*Exercise 1*
Reproduce the rows from the line holding "4. **Security**" through the end of the rows, inclusive, replacing "cypher" with "graph" and leaving everything else unchanged. Give only those lines.

*Selected passage*
··········
FRE margins are expected to grow throughout 2026 as we begin to see additional operating leverage for an overall mid-40s margin for 2026 and continual margin expansion from mid-40s to 50 over the next few years. Our Board of Directors approved a quarterly cash dividend of $0.0375 per share, payable on March 20, 2026, to stockholders of record as of the close of business on February 27, 2026.
Cash and cash equivalents at the end of the fourth quarter were approximately $28 million. At the end of the quarter, we had an outstanding debt balance of $377 million, $321 million on the term loan and $56 million drawn on the revolver. Our strong balance sheet, free cash flow, and ability to draw on the revolver position us to complete the latest acquisition and prepare ourselves for additional and organic growth.
Thank you for your time today. I'll now pass the call over to the operator to begin the Q&A session.
Operator
(Operator Instructions)
Ken Worthington, JPMorgan.
Kenneth Worthington - Analyst
Hi, good morning. Thanks for taking the question. The topic du jour for private markets managers is AI. Can you talk about given your venture exposure and direct lending exposure, what your exposures are, and ultimately, what are your thoughts on the AI risk to private markets managers?
··········
*Dataset extract*
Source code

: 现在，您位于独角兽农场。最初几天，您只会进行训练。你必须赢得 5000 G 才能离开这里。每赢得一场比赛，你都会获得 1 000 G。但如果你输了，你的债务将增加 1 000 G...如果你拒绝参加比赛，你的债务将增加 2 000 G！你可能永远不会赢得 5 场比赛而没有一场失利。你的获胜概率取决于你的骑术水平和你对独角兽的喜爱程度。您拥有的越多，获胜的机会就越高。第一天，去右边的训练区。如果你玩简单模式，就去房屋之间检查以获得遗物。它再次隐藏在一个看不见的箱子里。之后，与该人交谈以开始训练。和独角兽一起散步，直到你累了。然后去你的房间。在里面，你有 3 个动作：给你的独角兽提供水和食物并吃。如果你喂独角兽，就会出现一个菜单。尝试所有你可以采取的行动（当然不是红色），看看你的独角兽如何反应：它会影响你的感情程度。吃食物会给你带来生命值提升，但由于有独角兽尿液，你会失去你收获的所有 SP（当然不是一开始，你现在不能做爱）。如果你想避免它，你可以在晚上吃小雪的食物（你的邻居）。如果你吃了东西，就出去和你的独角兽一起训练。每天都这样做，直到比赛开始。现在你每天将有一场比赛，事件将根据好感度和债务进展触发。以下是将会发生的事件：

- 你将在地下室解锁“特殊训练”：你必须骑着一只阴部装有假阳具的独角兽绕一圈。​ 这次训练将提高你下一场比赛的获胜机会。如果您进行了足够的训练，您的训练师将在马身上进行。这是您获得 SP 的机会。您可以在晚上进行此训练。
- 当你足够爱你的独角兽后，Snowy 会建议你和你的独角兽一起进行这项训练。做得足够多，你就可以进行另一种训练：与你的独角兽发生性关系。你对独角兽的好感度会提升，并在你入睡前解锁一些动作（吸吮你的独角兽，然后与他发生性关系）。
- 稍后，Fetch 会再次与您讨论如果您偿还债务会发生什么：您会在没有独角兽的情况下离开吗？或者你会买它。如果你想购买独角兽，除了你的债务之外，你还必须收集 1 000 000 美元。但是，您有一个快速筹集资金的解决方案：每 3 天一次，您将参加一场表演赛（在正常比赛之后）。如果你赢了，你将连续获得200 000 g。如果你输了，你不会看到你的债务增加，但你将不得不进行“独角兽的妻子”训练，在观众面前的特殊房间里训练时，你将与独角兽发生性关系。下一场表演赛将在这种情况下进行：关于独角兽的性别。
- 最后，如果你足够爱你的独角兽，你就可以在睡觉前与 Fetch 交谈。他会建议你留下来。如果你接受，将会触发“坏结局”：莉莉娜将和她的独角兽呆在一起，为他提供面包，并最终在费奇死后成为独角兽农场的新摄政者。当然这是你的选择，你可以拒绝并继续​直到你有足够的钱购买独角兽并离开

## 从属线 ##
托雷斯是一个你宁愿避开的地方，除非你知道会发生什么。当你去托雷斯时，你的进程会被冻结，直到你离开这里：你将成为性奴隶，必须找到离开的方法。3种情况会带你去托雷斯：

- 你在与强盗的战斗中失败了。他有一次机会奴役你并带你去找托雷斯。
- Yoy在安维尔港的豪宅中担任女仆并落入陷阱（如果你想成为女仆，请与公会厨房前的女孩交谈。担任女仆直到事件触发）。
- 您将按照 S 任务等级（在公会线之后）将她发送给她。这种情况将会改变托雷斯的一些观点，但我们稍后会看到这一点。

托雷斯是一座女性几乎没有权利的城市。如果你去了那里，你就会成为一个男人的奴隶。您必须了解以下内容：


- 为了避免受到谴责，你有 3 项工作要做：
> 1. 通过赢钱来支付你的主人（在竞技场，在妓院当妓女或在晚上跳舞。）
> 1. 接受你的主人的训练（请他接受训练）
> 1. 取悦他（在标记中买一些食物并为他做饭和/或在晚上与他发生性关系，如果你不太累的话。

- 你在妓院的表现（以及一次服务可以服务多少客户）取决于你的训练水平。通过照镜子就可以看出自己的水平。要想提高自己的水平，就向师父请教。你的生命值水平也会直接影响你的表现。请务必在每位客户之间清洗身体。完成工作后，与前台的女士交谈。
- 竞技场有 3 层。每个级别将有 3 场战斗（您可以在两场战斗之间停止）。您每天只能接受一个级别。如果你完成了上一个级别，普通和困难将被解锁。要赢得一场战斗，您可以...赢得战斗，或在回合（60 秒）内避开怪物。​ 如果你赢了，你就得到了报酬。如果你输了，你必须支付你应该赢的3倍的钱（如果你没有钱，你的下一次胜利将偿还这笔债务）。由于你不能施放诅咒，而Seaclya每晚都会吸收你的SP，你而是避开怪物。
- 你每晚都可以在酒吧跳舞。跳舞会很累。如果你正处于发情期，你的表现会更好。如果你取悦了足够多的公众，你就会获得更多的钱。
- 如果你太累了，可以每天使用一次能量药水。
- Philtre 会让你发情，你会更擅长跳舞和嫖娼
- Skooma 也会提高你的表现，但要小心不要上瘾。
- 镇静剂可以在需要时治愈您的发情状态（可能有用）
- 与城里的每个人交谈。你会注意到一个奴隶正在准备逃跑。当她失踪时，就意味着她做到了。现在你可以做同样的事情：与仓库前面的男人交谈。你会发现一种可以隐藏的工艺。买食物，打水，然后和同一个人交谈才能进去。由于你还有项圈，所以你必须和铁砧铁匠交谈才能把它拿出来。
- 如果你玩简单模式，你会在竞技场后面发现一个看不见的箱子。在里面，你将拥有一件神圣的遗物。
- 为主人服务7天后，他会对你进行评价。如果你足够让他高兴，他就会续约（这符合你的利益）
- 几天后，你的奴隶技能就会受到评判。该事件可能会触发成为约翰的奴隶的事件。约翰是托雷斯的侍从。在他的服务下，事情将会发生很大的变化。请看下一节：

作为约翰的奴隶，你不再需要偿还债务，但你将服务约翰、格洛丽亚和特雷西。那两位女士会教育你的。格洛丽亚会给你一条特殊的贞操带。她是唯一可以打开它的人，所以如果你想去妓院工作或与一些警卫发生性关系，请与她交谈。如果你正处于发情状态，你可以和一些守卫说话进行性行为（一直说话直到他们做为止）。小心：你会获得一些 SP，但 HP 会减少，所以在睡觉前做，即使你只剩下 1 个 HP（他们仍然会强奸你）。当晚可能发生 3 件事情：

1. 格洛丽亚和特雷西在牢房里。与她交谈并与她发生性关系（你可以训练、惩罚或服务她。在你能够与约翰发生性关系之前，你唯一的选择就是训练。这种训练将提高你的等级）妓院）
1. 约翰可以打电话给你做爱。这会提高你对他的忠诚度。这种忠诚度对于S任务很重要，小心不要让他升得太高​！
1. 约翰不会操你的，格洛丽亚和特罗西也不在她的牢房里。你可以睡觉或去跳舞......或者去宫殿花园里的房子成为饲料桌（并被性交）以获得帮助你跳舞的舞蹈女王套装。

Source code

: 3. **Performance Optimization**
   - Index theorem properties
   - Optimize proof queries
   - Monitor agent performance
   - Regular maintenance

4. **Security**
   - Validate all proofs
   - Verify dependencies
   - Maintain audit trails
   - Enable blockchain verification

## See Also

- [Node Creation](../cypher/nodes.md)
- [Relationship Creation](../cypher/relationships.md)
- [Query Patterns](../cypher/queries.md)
··········
*Exercise 2*
Answer from the earnings call excerpt:
(a) What quarterly cash dividend per share did the Board of Directors approve?
(b) What were cash and cash equivalents at the end of the fourth quarter?
(c) How much was drawn on the revolver at the end of the quarter?

*Solution 1*
4. **Security**
   - Validate all proofs
   - Verify dependencies
   - Maintain audit trails
   - Enable blockchain verification

## See Also

- [Node Creation](../graph/nodes.md)
- [Relationship Creation](../graph/relationships.md)
- [Query Patterns](../graph/queries.md)

*Solution 2*
(a) $0.0375 per share
(b) Approximately $28 million
(c) $56 million